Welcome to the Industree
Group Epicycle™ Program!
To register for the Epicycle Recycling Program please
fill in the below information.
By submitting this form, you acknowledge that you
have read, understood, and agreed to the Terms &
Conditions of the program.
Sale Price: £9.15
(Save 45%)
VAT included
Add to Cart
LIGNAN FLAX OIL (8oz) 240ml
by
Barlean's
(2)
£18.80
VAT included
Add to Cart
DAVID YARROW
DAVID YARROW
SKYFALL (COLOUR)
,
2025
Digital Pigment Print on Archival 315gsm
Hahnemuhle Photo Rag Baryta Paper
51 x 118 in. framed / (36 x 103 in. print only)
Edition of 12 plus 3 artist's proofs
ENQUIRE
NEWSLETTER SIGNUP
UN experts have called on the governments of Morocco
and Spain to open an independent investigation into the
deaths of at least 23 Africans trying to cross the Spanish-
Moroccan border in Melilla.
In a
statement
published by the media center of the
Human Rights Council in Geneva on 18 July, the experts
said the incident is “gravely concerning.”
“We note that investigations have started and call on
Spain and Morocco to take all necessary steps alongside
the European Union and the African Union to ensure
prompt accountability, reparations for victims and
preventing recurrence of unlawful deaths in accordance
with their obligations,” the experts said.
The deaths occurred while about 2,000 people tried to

______________________________

_WHAT NEEDS TO BE DONE_. Every record listed above should be reproduced exactly.

_RESPONSE TO THIS EXERCISE_.
Welcome to the Industree
Group Epicycle™ Program!
To register for the Epicycle Recycling Program please
fill in the below information.
By submitting this form, you acknowledge that you
have read, understood, and agreed to the Terms &
Conditions of the program.
Sale Price: £9.15
(Save 45%)
VAT included
Add to Cart
LIGNAN FLAX OIL (8oz) 240ml
by
Barlean's
(2)
£18.80
VAT included
Add to Cart
DAVID YARROW
DAVID YARROW
SKYFALL (COLOUR)
,
2025
Digital Pigment Print on Archival 315gsm
Hahnemuhle Photo Rag Baryta Paper
51 x 118 in. framed / (36 x 103 in. print only)
Edition of 12 plus 3 artist's proofs
ENQUIRE
NEWSLETTER SIGNUP
UN experts have called on the governments of Morocco
and Spain to open an independent investigation into the
deaths of at least 23 Africans trying to cross the Spanish-
Moroccan border in Melilla.
In a
statement
published by the media center of the
Human Rights Council in Geneva on 18 July, the experts
said the incident is “gravely concerning.”
“We note that investigations have started and call on
Spain and Morocco to take all necessary steps alongside
the European Union and the African Union to ensure
prompt accountability, reparations for victims and
preventing recurrence of unlawful deaths in accordance
with their obligations,” the experts said.
The deaths occurred while about 2,000 people tried to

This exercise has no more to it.